NEW YORK — Alexander Saxton, who would go on to become a prominent historian of race in America, summed himself up in a blurb on the dust jacket of his first novel, ‘‘Grand Crossings,’’ published when he was 24.
‘‘At various times,’’ the Massachusetts native said, he had worked as ‘‘a harvest hand, construction gang laborer, engine-wiper, freight brakeman, architectural apprentice, assistant to the assistant editor’’ of a union newspaper, railroad switchman, and columnist for The Daily Worker.
Unmentioned were his upbringing on the East Side of Manhattan in a household where Thornton Wilder and Aldous Huxley were often guests, and his schooling at Phillips Exeter Academy and Harvard.
But in his biographical blurb, the young Mr. Saxton accomplished the first of many self-transformations. They included passage from upper-income childhood to working-class adulthood; from Harvard student to Chicago laborer; from novelist to union organizer and Socialist; from activist to academic.

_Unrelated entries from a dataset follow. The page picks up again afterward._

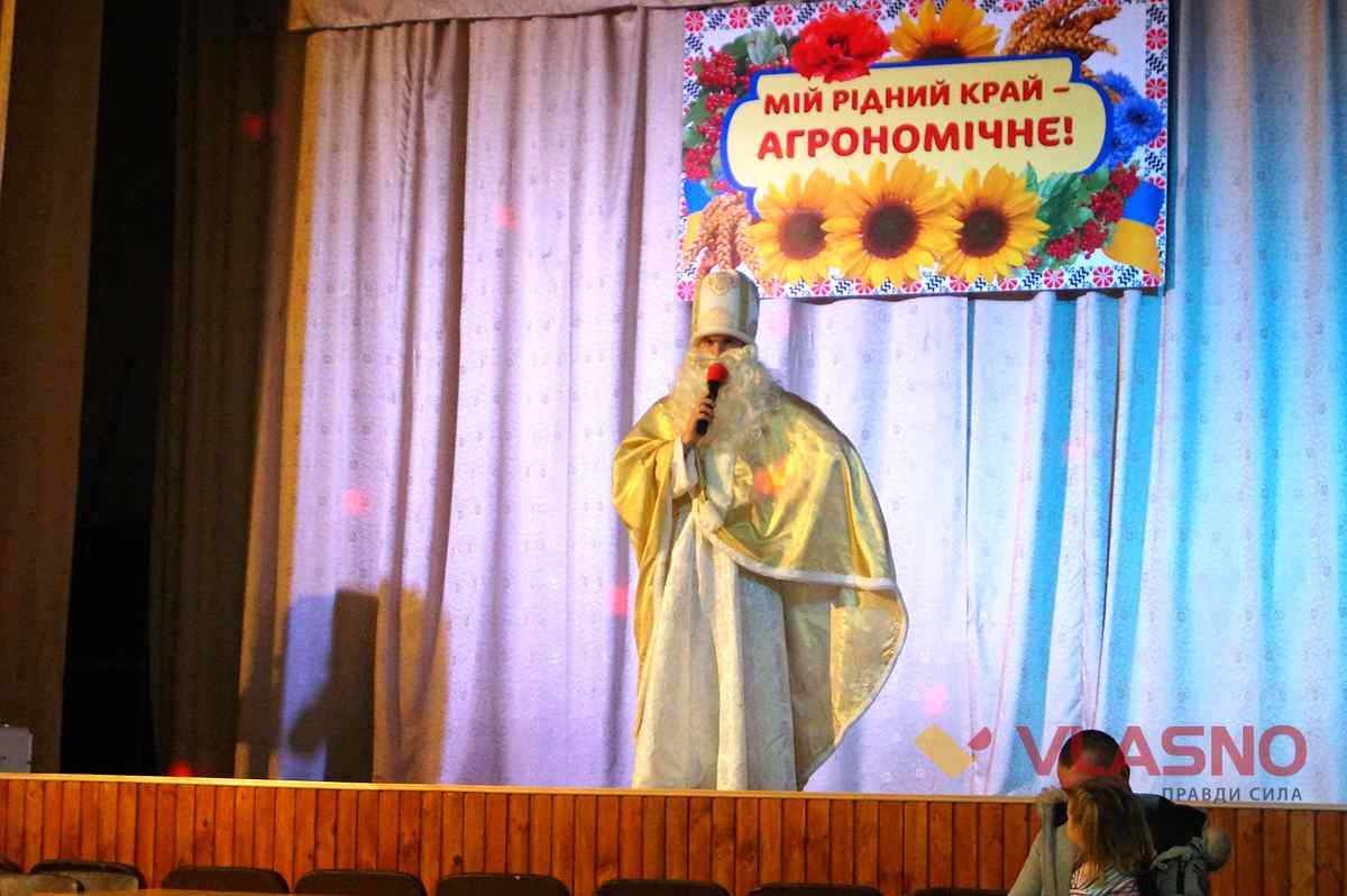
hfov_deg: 24.6
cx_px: 674
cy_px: 448
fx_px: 3084
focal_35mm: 82
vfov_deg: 16.5
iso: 3200
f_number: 5.6
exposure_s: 1/50
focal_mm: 55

He made his final self-transformation on Aug. 20 — at age 93 — in choosing to end his life. Mr. Saxton, an avid outdoorsman who had been in failing health for several years, died by a self-inflicted gunshot wound at his home in Lone Pine, Calif., said his daughter, Catherine Steele.
“He felt the terms of his life were his to decide,’’ she said. The act of choosing, which defined his life as well as his death, accounted for the unique perspective he brought to each new sphere of his experience, she added.
In all those spheres, Mr. Saxton made significant contributions. His three novels were praised for the three-dimensional scope he gave to the working-class men and women he portrayed, black and white. His first novel, published in 1943, was translated into 15 languages.
He became a full-time organizer of maritime workers and longshoremen in San Francisco, which he did while writing prolifically for left-wing publications of all kinds, from the smallest union newsletter to The Nation magazine.
At 43, when the Cold War climate and the blacklisting of Communists made it impossible for him to find publishers for his fiction, he went back to college. He earned a PhD in history from the University of California, Berkeley, and not long afterward became a tenured professor at the University of California, Los Angeles.
His contributions as a cultural historian are considered his most enduring. Mr. Saxton’s first historical book, ‘‘The Indispensable Enemy: Labor and the Anti-Chinese Movement in California,’’ became a landmark of labor history.
‘‘It challenged one of the foundational stories of the labor movement,’’ said Eric Foner, a Columbia University professor and Pulitzer Prize-winning historian. ‘‘Instead of the story of solidarity and democracy usually told, Mr. Saxton showed how racism was one of labor’s most important organizing tools.’’
The critical success of the book helped him establish the first Asian-American studies program in the United States at UCLA in the early 1980s.
His 1975 paper ‘‘Blackface Minstrelsy and Jacksonian Ideology,’’ tracing the links between blackface minstrels and the ideology of white supremacy, is considered one of the early texts in black history studies.
Alexander Saxton was born July 16, 1919, in Great Barrington, Mass., one of two children of Eugene and Martha Saxton. His father was editor-in-chief of Harper & Bros. His mother taught literature at a girls’ school in Manhattan.